Stone revelou sua fascinação pela trajetória do mandatário brasileiro: “Lula não leu até a sétima ou oitava série. Ele realmente lutou para fazer sua carreira”, afirmou. “Admiro profundamente este homem. Sei que muitas pessoas nas classes mais ricas o odeiam – e não creio que alguns de vocês estejam aqui para bater. Por favor, não o odeie muito, porque ele é uma alma maravilhosa. Estive com muitos líderes – e eu realmente sinto o coração dele.”
Embora o documentário cubra a ascensão de Lula desde a década de 1970 como sindicalista até sua volta à presidência, o foco principal são os anos em que ele foi alvo da operação Lava Jato. Com depoimentos de Cristiano Zanin, ex-advogado de Lula, e Walter Delgatti Neto, hacker que expôs irregularidades na operação, Stone destaca os métodos ilegais usados por Sergio Moro, o juiz responsável pela Lava Jato.
O filme também critica o ex-presidente Jair Bolsonaro (PL), beneficiado pela prisão e inelegibilidade de Lula – ambas posteriormente revertidas. Declarações polêmicas de Bolsonaro são revisitadas no filme, que mostra como, uma vez eleito, ele nomeou Moro como seu ministro da Justiça e Segurança Pública.
Imperialismo
Stone explora a relação de Lula com presidentes norte-americanos durante seus oito anos de mandato, período em que conviveu com George W. Bush e Barack Obama. Segundo o crítico Caio Coletti, esta parte do documentário “não deixa de ter seu interesse, mas que jamais existiria – ao menos, dentro de um corte final – caso o diretor fosse brasileiro”.
Os diretores pretendem situar Lula como um símbolo de resistência durante o avanço da extrema-direita internacional. Stone sugere a influência dos Estados Unidos tanto no golpe de 2016, que destituiu a presidenta Dilma Rousseff, quanto na perseguição a Lula, em um contexto similar ao de outros líderes sul-americanos na última década.

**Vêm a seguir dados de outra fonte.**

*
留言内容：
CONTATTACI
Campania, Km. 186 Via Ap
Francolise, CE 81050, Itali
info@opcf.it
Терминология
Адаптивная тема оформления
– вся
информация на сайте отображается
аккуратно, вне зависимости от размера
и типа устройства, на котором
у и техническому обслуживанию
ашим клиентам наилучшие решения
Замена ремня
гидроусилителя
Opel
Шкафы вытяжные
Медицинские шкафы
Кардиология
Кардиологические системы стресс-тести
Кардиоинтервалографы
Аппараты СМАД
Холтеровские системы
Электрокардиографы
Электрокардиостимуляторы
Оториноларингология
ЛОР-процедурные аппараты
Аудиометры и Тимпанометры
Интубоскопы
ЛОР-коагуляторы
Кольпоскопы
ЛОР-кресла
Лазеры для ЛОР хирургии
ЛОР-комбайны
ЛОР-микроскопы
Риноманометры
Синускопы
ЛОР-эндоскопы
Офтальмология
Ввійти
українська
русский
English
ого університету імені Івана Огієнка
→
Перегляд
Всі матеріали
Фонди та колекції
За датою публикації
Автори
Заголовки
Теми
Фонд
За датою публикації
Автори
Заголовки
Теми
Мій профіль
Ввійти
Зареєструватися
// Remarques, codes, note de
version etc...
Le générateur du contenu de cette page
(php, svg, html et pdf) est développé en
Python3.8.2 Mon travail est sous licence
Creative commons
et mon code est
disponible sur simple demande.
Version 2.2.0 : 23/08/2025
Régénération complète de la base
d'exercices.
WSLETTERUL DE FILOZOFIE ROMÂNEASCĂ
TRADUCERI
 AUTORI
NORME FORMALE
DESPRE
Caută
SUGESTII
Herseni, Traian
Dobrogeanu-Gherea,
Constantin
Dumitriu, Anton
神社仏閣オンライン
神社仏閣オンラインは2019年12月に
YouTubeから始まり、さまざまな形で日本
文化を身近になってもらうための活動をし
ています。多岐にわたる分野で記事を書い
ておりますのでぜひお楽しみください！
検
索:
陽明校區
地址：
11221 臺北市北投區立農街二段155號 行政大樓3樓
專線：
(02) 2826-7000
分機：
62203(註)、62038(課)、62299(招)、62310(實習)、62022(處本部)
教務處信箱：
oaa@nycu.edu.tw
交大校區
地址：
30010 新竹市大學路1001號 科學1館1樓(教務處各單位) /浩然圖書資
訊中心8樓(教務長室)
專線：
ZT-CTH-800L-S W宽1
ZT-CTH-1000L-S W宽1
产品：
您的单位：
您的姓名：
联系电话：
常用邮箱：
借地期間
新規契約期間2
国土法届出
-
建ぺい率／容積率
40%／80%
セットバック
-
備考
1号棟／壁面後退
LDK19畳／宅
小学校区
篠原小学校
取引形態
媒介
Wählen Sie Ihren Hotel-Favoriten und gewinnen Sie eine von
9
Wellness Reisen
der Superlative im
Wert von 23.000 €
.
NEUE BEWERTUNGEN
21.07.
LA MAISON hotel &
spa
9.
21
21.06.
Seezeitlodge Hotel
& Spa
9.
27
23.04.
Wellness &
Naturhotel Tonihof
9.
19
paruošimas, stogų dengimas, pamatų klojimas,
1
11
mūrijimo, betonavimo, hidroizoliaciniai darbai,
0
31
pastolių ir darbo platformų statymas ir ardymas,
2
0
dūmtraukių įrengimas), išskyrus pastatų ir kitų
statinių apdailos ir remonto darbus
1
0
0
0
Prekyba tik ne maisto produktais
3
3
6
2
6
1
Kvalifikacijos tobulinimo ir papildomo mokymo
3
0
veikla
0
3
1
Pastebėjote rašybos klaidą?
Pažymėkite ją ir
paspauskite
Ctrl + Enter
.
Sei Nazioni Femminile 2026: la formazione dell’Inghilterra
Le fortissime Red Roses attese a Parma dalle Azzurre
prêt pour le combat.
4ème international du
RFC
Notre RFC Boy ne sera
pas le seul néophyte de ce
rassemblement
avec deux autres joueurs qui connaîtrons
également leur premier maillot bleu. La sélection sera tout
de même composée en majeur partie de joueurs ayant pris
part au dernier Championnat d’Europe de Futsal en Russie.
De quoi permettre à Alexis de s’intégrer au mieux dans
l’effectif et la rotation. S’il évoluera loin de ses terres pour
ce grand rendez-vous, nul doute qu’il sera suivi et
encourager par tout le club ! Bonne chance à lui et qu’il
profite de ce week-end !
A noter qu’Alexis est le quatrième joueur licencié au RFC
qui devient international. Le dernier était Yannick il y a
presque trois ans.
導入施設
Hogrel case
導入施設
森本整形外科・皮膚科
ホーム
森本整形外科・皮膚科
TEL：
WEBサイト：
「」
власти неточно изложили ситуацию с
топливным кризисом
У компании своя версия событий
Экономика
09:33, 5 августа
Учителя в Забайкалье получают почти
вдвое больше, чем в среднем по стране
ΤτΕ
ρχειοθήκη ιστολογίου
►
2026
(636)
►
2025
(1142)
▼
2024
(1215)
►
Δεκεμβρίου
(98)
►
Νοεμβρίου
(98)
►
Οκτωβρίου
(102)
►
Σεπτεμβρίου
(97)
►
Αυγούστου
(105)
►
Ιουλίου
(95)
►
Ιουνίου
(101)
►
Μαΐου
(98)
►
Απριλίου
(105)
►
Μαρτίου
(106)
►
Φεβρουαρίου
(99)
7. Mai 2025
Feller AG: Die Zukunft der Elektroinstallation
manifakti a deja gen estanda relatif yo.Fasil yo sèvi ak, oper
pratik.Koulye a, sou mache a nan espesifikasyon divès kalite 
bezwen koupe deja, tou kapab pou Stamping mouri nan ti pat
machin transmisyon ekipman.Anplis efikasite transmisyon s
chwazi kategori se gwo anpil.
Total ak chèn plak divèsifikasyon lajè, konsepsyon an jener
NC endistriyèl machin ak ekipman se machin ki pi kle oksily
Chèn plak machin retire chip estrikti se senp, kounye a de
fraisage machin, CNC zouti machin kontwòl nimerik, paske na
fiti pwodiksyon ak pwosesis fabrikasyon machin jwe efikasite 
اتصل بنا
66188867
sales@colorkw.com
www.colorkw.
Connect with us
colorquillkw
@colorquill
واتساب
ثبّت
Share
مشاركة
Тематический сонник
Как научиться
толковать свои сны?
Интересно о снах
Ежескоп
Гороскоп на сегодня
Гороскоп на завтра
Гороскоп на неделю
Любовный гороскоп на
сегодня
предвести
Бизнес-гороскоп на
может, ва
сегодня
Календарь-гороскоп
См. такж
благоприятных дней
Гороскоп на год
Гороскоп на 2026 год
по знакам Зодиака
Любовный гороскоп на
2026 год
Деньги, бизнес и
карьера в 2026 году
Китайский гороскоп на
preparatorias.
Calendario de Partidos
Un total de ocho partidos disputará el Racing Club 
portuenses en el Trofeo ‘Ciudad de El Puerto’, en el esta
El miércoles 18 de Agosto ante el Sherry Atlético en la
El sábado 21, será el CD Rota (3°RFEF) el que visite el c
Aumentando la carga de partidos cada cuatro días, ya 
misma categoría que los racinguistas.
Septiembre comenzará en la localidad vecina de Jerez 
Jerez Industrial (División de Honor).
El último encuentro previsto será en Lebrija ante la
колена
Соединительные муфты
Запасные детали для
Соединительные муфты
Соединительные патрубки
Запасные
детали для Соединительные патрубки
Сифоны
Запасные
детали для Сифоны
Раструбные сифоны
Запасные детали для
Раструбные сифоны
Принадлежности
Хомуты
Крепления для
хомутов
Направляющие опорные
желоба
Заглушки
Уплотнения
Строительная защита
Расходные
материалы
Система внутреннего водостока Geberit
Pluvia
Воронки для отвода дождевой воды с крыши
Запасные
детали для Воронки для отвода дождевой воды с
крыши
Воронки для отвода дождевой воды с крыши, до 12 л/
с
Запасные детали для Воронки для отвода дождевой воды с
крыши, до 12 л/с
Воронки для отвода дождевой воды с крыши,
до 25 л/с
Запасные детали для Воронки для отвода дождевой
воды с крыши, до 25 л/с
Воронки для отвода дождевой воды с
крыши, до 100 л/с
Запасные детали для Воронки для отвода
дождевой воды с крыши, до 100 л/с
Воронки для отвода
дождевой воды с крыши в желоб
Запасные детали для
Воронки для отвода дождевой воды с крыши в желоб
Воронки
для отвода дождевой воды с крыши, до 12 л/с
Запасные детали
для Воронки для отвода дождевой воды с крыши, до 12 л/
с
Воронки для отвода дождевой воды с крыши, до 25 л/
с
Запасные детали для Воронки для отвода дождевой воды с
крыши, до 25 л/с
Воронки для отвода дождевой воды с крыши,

Conhecido por abordar o impacto do imperialismo norte-americano em seus filmes, Stone dirigiu obras como “Platoon” (1986) e “Nascido em 4 de Julho” (1989), que criticam os traumas da Guerra do Vietnã. Seu interesse pela América Latina, considerada o “quintal” dos EUA, levou Stone a realizar documentários sobre líderes como Fidel Castro e Hugo Chávez.
Vaza Jato
No documentário “Lula”, Stone dá menos ênfase aos depoimentos do presidente e foca mais nas gravações que evidenciam sua prisão injusta. Lula passou 580 dias preso por acusações infundadas. Reportagens do site The Intercept Brasil, lideradas pelo jornalista Glenn Greenwald, desmascararam a parcialidade da Lava Jato. Em 2021, o STF anulou as ações penais contra Lula.
A série jornalística Vaza Jato, destacada no documentário, revela a ingerência do Departamento de Justiça dos EUA na operação. Stone reforça que Lula foi preso para impedir sua candidatura nas eleições de 2018, nas quais era favorito, atrasando o retorno da esquerda ao poder por quatro anos.
Ainda não há previsão de estreia do documentário “Lula” no Brasil. Thierry Frémaux, delegado-geral do Festival de Cannes, afirmou que “no cinema de Oliver Stone, filmar e usar uma câmera são armas e uma forma de visitar e reescrever a história contemporânea”.
Rob Wilson, co-diretor do documentário, acrescentou: “Espero que, com esse filme, vocês vejam Lula como um ser humano – e vejam que, para todas as democracias do mundo, é possível ter um líder como Lula, eleito para governar para o povo”. Num período repleto de fake news, o filme de Stone e Wilson, já aclamado em Cannes, é um antídoto à desinformação.